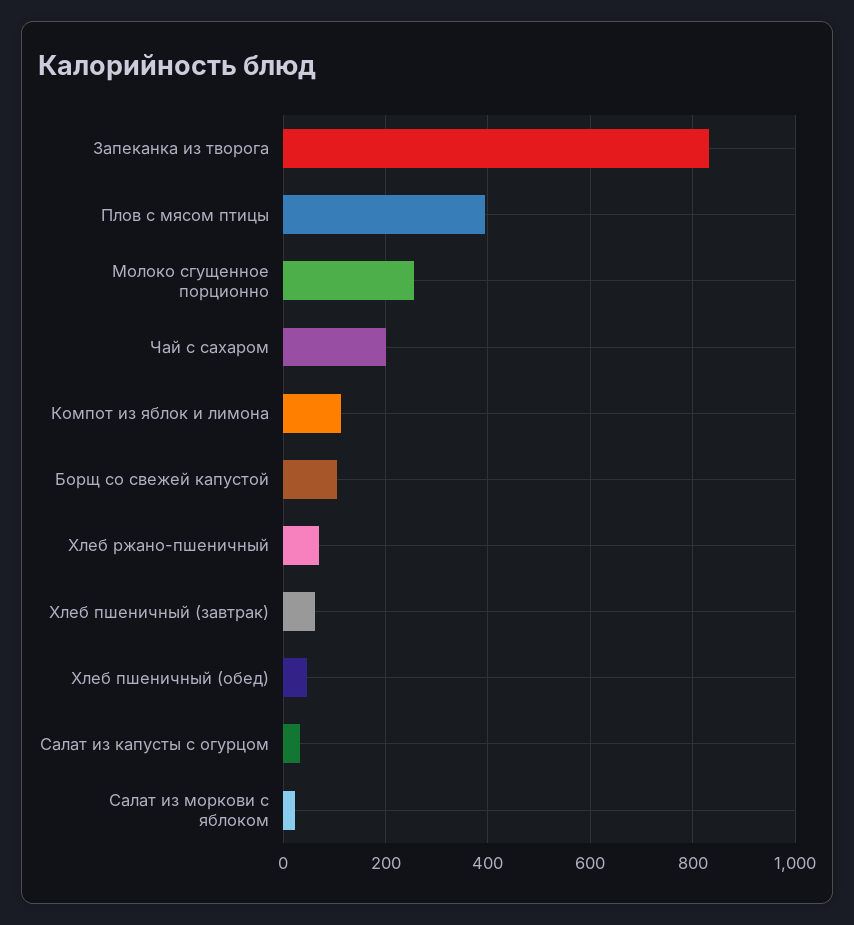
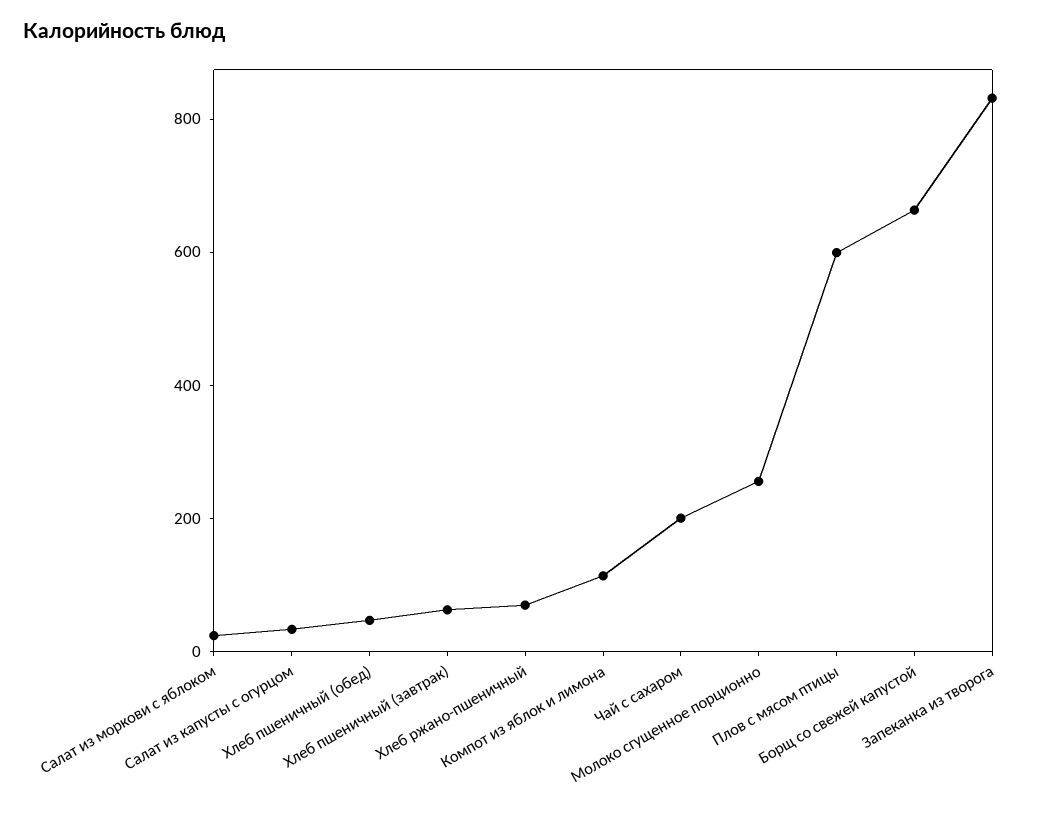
  {
    "Запеканка из творога": 840,
-   "Плов с мясом птицы": 400,
+   "Плов с мясом птицы": 600,
    "Молоко сгущенное порционно": 260,
    "Чай с сахаром": 200,
    "Компот из яблок и лимона": 120,
-   "Борщ со свежей капустой": 100,
+   "Борщ со свежей капустой": 650,
    "Хлеб ржано-пшеничный": 60,
    "Хлеб пшеничный (завтрак)": 60,
    "Хлеб пшеничный (обед)": 40,
    "Салат из капусты с огурцом": 40,
    "Салат из моркови с яблоком": 20
  }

Written task: Retype all of the listing word for word and skip the pictures.

Finished task:
  {
    "Запеканка из творога": 840,
-   "Плов с мясом птицы": 400,
+   "Плов с мясом птицы": 600,
    "Молоко сгущенное порционно": 260,
    "Чай с сахаром": 200,
    "Компот из яблок и лимона": 120,
-   "Борщ со свежей капустой": 100,
+   "Борщ со свежей капустой": 650,
    "Хлеб ржано-пшеничный": 60,
    "Хлеб пшеничный (завтрак)": 60,
    "Хлеб пшеничный (обед)": 40,
    "Салат из капусты с огурцом": 40,
    "Салат из моркови с яблоком": 20
  }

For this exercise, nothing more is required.